Is this book nonfiction?

Yes and no. The book is based on facts about Frank Lloyd Wright’s life as he portrayed them in his autobiography, but many historians believe that he took some creative licenses when he wrote told his own story! I, too, took some creative licenses when imagining the life of Frank Lloyd Wright as a boy. So, although it’s based on fact, the book is not so much an attempt to capture the facts as it is to capture something much more important: one man’s vision of the world.

Were there any noteworthy facts you found while researching?

I was shocked to learn about the twists and turns of Frank Lloyd Wright’s adult life. So many scandals (affairs) and tragedies (murder), but obviously these parts of the story didn’t make it into the picture book!

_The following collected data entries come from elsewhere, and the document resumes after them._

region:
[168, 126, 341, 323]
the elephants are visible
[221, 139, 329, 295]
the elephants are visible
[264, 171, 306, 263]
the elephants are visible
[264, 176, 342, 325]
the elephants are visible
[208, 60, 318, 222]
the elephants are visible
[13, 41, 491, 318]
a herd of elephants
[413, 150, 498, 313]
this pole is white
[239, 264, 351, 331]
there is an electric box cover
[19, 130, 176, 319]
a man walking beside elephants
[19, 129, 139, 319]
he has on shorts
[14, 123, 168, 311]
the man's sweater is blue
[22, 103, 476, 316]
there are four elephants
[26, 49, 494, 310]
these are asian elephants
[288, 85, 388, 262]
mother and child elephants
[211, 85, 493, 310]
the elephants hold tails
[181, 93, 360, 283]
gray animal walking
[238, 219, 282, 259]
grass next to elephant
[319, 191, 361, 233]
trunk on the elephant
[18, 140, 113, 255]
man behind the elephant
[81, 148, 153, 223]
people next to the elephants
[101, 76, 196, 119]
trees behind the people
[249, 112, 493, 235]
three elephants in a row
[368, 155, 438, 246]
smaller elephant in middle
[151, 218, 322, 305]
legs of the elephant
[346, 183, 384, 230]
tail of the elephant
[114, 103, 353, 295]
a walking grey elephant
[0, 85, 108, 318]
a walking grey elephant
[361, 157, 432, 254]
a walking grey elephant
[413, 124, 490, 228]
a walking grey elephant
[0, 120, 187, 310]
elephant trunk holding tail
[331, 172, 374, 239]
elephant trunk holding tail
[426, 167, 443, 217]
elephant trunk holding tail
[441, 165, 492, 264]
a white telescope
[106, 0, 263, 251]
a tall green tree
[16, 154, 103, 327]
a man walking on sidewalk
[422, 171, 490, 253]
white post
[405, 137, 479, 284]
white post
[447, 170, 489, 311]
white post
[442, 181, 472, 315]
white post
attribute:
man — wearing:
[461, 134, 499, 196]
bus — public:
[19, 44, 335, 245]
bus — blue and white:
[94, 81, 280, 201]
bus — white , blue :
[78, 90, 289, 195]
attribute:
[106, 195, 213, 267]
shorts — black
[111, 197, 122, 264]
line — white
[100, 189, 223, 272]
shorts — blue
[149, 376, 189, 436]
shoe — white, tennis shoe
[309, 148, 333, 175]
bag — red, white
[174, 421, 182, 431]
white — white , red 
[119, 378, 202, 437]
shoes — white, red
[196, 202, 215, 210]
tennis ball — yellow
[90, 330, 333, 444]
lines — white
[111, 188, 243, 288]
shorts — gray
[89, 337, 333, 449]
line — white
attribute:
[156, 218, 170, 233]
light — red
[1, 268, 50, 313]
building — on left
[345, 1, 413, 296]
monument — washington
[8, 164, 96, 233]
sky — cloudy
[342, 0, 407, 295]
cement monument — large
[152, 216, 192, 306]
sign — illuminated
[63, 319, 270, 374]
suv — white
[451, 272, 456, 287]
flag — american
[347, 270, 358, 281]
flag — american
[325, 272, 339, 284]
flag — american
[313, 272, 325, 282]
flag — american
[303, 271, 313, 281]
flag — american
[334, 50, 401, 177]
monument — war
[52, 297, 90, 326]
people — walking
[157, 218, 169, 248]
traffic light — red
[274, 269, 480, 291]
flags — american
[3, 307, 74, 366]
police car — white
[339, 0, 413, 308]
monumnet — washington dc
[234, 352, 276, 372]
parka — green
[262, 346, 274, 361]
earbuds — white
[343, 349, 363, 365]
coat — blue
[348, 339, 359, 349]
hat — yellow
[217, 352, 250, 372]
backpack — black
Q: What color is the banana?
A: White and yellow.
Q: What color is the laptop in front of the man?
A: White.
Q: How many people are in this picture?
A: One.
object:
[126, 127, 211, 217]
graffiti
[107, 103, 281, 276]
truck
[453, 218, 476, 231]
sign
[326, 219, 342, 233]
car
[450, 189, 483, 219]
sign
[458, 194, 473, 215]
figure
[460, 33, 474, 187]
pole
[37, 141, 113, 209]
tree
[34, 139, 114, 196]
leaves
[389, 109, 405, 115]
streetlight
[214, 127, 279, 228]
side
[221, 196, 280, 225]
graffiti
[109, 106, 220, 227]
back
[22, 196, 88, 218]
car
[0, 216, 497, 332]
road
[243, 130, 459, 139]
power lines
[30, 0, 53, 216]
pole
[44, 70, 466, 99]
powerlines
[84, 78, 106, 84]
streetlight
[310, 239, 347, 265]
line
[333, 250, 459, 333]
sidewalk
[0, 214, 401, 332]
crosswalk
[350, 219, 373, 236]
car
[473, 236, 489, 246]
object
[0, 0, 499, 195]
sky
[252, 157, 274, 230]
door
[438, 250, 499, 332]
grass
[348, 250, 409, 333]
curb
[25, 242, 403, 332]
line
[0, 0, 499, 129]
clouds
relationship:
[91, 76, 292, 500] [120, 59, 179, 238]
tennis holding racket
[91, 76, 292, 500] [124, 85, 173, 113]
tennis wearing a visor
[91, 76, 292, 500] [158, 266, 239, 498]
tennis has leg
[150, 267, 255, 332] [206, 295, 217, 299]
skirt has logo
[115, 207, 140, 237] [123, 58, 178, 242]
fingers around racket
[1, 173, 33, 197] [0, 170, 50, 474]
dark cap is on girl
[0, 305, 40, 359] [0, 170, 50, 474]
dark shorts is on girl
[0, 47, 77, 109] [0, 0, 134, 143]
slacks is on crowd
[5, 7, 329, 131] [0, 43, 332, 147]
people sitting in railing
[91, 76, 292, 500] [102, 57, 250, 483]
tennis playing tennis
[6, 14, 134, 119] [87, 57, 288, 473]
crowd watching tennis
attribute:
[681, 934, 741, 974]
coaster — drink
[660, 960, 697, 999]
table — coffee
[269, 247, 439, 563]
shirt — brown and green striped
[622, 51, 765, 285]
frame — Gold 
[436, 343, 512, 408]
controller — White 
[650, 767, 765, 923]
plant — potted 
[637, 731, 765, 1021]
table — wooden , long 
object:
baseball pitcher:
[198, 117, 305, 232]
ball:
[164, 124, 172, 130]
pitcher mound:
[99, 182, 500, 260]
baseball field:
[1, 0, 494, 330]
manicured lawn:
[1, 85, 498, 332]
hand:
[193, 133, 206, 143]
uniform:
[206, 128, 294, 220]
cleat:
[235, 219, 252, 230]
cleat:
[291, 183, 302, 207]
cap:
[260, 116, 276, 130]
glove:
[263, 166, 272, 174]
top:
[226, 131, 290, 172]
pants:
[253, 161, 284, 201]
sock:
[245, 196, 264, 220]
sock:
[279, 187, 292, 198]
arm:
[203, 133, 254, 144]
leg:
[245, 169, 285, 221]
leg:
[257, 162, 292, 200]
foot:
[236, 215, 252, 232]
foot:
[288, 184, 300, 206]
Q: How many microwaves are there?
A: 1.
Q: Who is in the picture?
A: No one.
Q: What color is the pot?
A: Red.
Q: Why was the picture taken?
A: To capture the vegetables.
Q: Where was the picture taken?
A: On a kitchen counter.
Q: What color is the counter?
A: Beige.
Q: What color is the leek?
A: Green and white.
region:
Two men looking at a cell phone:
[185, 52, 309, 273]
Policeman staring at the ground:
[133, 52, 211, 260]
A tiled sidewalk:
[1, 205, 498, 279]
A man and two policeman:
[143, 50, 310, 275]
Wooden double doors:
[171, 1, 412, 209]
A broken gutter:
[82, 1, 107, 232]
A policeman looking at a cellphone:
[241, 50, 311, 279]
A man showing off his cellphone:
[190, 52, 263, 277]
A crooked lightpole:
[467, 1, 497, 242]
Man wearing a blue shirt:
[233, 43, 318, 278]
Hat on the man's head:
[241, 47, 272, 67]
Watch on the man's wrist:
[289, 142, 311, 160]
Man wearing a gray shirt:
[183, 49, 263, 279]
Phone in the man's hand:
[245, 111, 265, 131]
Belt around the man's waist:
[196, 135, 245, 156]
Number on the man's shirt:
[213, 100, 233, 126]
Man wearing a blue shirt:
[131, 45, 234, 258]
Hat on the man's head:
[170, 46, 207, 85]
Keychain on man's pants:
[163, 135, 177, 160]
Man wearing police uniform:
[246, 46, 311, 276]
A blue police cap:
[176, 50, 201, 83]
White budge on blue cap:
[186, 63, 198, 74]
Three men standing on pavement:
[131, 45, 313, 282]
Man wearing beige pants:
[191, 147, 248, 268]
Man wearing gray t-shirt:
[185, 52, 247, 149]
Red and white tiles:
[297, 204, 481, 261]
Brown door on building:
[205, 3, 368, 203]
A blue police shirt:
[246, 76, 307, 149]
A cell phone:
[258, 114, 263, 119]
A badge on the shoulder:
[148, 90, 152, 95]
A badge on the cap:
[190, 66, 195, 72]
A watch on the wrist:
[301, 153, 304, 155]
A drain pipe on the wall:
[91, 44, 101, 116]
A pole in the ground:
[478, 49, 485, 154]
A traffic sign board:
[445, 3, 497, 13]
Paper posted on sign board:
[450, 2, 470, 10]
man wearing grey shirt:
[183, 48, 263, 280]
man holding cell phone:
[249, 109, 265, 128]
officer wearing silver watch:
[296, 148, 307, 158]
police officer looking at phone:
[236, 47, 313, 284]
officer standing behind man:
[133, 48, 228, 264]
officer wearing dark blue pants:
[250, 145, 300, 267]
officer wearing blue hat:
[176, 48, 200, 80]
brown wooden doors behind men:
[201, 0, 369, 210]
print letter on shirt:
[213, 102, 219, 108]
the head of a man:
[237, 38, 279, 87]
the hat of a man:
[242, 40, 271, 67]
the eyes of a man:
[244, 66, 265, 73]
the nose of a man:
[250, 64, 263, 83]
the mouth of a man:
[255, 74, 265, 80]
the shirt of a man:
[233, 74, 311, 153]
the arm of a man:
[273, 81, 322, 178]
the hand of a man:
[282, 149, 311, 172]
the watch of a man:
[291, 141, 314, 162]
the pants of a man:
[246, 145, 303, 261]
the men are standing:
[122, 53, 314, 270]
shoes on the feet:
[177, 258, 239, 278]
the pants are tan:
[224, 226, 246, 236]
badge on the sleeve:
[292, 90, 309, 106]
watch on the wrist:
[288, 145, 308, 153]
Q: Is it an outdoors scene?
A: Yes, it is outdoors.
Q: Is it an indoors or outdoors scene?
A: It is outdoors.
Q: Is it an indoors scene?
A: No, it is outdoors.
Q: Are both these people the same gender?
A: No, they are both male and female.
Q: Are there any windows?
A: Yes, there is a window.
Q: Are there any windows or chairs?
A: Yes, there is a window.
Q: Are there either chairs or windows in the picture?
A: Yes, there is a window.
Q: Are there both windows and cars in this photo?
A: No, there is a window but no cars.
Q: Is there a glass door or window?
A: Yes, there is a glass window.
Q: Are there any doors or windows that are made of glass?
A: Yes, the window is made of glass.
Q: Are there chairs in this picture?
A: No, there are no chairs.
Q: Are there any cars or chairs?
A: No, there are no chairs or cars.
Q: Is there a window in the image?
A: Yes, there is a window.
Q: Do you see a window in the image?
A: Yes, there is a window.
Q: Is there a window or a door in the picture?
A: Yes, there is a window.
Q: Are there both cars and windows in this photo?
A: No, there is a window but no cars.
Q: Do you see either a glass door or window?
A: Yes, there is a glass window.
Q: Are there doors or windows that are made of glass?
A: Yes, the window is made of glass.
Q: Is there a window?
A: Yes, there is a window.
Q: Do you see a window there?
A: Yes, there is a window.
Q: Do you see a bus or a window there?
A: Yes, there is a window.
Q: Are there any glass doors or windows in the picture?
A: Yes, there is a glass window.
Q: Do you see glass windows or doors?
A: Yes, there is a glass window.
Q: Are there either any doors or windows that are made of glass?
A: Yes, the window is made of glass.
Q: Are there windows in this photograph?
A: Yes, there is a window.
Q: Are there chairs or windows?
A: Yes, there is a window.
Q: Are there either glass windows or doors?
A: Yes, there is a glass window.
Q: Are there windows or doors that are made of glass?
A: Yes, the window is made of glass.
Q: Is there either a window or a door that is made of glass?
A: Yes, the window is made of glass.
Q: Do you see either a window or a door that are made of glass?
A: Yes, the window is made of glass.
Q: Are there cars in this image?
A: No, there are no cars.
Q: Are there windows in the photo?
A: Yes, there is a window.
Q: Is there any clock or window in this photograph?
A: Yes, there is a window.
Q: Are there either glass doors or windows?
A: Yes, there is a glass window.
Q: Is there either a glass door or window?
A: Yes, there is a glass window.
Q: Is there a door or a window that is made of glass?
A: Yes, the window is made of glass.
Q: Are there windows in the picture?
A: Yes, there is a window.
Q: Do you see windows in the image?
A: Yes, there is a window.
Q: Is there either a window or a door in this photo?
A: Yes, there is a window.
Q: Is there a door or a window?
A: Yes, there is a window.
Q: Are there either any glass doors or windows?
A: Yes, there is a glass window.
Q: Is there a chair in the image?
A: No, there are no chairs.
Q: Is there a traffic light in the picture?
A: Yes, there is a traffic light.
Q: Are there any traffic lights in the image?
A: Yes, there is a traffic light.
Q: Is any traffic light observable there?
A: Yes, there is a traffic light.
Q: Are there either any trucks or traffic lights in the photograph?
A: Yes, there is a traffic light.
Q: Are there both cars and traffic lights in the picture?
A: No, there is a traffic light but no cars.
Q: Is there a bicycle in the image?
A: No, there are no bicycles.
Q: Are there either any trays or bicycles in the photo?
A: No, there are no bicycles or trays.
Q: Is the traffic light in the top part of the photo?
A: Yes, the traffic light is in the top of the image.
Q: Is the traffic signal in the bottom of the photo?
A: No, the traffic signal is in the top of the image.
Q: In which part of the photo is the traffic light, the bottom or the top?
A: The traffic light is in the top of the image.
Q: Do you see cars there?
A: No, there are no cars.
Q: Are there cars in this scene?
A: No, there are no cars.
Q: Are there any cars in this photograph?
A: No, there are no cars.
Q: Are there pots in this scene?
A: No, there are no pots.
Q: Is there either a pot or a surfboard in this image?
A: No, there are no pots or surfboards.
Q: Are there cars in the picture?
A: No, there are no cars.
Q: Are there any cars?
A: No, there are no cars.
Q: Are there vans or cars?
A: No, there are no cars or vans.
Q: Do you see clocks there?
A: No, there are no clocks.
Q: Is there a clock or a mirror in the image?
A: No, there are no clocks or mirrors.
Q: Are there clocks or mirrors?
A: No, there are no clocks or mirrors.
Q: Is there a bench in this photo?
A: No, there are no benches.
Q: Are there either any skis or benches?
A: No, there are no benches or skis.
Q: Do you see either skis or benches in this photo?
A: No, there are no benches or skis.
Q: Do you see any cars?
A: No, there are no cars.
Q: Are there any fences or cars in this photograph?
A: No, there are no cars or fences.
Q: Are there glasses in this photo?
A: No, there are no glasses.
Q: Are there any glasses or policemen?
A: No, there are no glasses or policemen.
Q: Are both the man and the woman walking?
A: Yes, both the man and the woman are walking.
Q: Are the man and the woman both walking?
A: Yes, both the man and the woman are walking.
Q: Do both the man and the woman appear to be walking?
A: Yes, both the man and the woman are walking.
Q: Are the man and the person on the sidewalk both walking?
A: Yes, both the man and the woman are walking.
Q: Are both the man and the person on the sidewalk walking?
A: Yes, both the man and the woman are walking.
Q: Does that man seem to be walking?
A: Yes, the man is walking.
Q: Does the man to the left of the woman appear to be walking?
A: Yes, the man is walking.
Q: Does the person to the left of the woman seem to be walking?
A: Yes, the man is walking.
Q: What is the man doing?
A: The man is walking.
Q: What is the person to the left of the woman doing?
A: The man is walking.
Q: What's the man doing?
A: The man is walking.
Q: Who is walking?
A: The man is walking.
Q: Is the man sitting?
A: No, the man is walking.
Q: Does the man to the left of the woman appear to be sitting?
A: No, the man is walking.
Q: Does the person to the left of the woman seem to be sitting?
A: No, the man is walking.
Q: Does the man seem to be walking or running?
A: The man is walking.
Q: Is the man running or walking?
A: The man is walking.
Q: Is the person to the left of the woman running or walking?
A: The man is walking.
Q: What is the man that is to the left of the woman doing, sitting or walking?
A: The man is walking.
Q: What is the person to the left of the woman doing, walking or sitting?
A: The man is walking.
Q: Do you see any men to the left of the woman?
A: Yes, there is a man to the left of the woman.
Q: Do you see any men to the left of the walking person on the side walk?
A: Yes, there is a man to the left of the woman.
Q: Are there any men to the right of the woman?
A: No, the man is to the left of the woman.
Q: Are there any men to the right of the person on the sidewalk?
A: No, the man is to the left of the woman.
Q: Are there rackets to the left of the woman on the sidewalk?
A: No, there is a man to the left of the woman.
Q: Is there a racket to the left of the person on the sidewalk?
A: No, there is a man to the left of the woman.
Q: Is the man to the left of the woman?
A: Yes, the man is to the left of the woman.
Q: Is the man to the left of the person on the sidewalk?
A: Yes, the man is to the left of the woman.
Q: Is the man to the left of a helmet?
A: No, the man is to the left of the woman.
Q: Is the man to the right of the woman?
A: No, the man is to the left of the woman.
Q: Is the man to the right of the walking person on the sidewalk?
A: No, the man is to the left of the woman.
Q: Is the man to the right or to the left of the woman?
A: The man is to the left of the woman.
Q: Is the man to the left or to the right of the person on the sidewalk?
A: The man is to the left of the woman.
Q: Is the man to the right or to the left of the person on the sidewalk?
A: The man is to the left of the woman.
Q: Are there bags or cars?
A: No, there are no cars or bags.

What was one of your favorite children’s books growing up and why?

I had so many favorites. My mother is a librarian, and I’ve always been an avid reader. I loved the novels of Susan Cooper and Jean Craighead George. When it came to picture books, the favorites that stick in my memory are The Story About Ping by Marjorie Flack and Bedtime for Frances by Russell Hoban.

What do you hope kids will take away from the story?

My hope is that children, even at a very young age, will be able to see the world through the eyes of a great architect. How do we develop creative vision in our kids? I believe we model it, and what better introduction than through the point of view of someone who was a visionary in his field. And if there’s a child out there who is inspired to find his/her own life’s work? That would be truly marvelous.